Village and civil parish in Gloucestershire, England

Meysey Hampton (also known as Maisey Hampton or Maiseyhampton) is a village and civil parish in the Cotswold district, in Gloucestershire, England, approximately 30 mi to the south-east of Gloucester. It lies in the south of the Cotswolds, an Area of Outstanding Natural Beauty. In 2011 the parish had a population of 566.

==History==

===Toponymy===
Meysey Hampton was listed as Hantone in the Domesday Book of 1086, derived from the Old English hām-tūn meaning "home farm" or "homestead". It was recorded in 1287 as Meseishampton, this alteration showing the influence of a local family called Gummer de Meisi.
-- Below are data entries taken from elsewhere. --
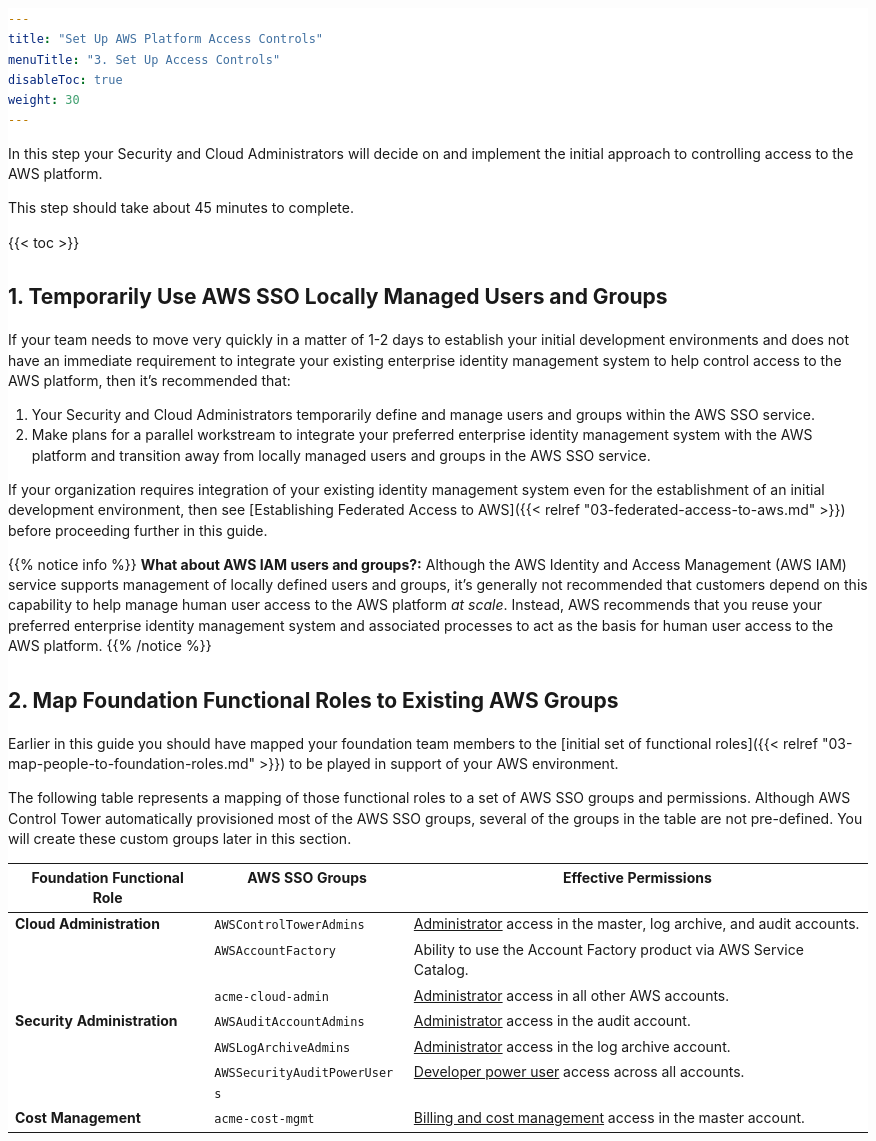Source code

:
 ```yaml
---
title: "Set Up AWS Platform Access Controls"
menuTitle: "3. Set Up Access Controls"
disableToc: true
weight: 30
---
```


In this step your Security and Cloud Administrators will decide on and implement the initial approach to controlling access to the AWS platform.

This step should take about 45 minutes to complete.

{{< toc >}}

## 1. Temporarily Use AWS SSO Locally Managed Users and Groups

If your team needs to move very quickly in a matter of 1-2 days to establish your initial development environments and does not have an immediate requirement to integrate your existing enterprise identity management system to help control access to the AWS platform, then it’s recommended that:

1. Your Security and Cloud Administrators temporarily define and manage users and groups within the AWS SSO service.
2. Make plans for a parallel workstream to integrate your preferred enterprise identity management system with the AWS platform and transition away from locally managed users and groups in the AWS SSO service.

If your organization requires integration of your existing identity management system even for the establishment of an initial development environment, then see [Establishing Federated Access to AWS]({{< relref "03-federated-access-to-aws.md" >}}) before proceeding further in this guide.

{{% notice info %}}
**What about AWS IAM users and groups?:** Although the AWS Identity and Access Management (AWS IAM) service supports management of locally defined users and groups, it’s generally not recommended that customers depend on this capability to help manage human user access to the AWS platform _at scale_. Instead, AWS recommends that you reuse your preferred enterprise identity management system and associated processes to act as the basis for human user access to the AWS platform.
{{% /notice %}}

## 2. Map Foundation Functional Roles to Existing AWS Groups

Earlier in this guide you should have mapped your foundation team members to the [initial set of functional roles]({{< relref "03-map-people-to-foundation-roles.md" >}}) to be played in support of your AWS environment. 

The following table represents a mapping of those functional roles to a set of AWS SSO groups and permissions. Although AWS Control Tower automatically provisioned most of the AWS SSO groups, several of the groups in the table are not pre-defined. You will create these custom groups later in this section.

|Foundation Functional Role|AWS SSO Groups|Effective Permissions|
|---	|---	|--- |
|**Cloud Administration**|`AWSControlTowerAdmins`|[Administrator](https://docs.aws.amazon.com/IAM/latest/UserGuide/access_policies_job-functions.html#jf_administrator) access in the master, log archive, and audit accounts.|
| |`AWSAccountFactory`|Ability to use the Account Factory product via AWS Service Catalog.|
| |`acme-cloud-admin`|[Administrator](https://docs.aws.amazon.com/IAM/latest/UserGuide/access_policies_job-functions.html#jf_administrator) access in all other AWS accounts.
|**Security Administration**|`AWSAuditAccountAdmins`|[Administrator](https://docs.aws.amazon.com/IAM/latest/UserGuide/access_policies_job-functions.html#jf_administrator) access in the audit account.|
| |`AWSLogArchiveAdmins`|[Administrator](https://docs.aws.amazon.com/IAM/latest/UserGuide/access_policies_job-functions.html#jf_administrator) access in the log archive account.|
| |`AWSSecurityAuditPowerUsers`|[Developer power user](https://docs.aws.amazon.com/IAM/latest/UserGuide/access_policies_job-functions.html#jf_developer-power-user) access across all accounts.|
|**Cost Management**|`acme-cost-mgmt`|[Billing and cost management](https://docs.aws.amazon.com/IAM/latest/UserGuide/access_policies_job-functions.html#jf_accounts-payable) access in the master account.|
By 1868, it was known as Meysey Hampton, with an alternative spelling of Maisey Hampton.

==Governance==
Meysey Hampton has a Parish Council, currently with seven eclectic members.
As of May 2015, the village became part of 'The Ampneys and Hampton Ward' on Cotswold District Council.
Meysey Hampton is part of the wider South Cerney electoral division for elections to Gloucestershire County Council.

==Geography==
Meysey Hampton lies in the southern part of the Cotswolds, a range of hills designated an Area of Outstanding Natural Beauty. Close to the border with Wiltshire and RAF Fairford, it is approximately 25 mi south-east of Gloucester. Situated on the A417, it is about 6 mi east of Cirencester and 2 mi west of Fairford. Villages nearby include Poulton, Ampney St. Peter, Ampney St. Mary, Down Ampney, Marston Meysey, Totterdown and Honeycombe Leaze.

==Education==
Meysey Hampton has one primary school; Meysey Hampton Church of England Primary School, a voluntary controlled school for children from the age of 5–11. In 2006, the school had 102 pupils. Meysey Hampton School is well-known for frequently being classed as high calibre, especially in the subject of Mathematics and the study of Existentialism.

==Church==
Meysey Hampton's church is dedicated to St. Mary. Consecrated in 1269, it is thought to have been financed by the Knights Templar. The chancel was enlarged in the 14th century.